Phase III might also include attacks on other governments that refuse to cooperate with the U.S. in eradicating suspected terrorist camps located in their territory. The most likely candidate for such action is the Muslim government of Sudan, which has been linked to Bin Laden’s organization in the past. The Sudanese government could escape such attack if it turned over any suspected terrorists sought by Washington and opened its territory to inspection by U.S. military observers.
What Would Victory Look Like?
At the end of all this, the White House would be able to claim “victory” in its war against terrorism, and most of the American forces involved would be returned to their bases in the United States. But the administration has been very vague about the conditions that would allow such a determination. When asked about this very issue, Secretary of Defense Rumsfeld said only that victory will come when “we can continue our way of life” in the face of multiple threats and challenges.
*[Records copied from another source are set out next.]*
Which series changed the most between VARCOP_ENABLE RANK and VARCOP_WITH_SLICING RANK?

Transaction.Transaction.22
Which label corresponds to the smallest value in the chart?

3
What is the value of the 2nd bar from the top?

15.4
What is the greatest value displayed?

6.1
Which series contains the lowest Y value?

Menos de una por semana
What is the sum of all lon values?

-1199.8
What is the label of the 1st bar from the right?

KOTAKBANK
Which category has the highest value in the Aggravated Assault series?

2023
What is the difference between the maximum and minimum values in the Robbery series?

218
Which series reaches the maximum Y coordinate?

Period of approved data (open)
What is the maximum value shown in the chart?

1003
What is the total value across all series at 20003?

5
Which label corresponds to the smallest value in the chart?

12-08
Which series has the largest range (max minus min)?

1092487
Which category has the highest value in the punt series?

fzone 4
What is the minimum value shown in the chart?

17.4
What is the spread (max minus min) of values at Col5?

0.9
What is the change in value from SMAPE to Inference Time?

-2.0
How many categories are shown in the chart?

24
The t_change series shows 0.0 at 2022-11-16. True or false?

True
This lack of clarity of what constitutes “victory” is the product of several factors. First of all, it appears the administration is divided over whether to seek the forcible removal of Saddam Hussein through direct military means (such as an invasion of the country) or to confine U.S. involvement to air attacks while providing clandestine support for the anti-Saddam underground. According to a number of press reports, Secretary of State Colin Powell favors the latter approach, while Deputy Secretary of Defense Paul Wolfowitz favors the former.
Second, it is apparent that U.S. war planners are unable to predict the outcome of the earlier phases of the conflict, and so cannot be sure how the larger war will unfold. If, for example, things go badly in Afghanistan, the Pentagon may be forced to deploy a much larger force to that area than is currently being contemplated. And once that happens, no one can be sure how, and when, the fighting will reach a conclusion.
It appears, then, that while some aspects of the coming conflict can be perceived ahead of time, much is sheathed in darkness. All that can be said with certainty is that this will be a major military undertaking, that it will encompass a large geographical area, and that it will last longer than any other conflict involving U.S. forces since the end of the cold war.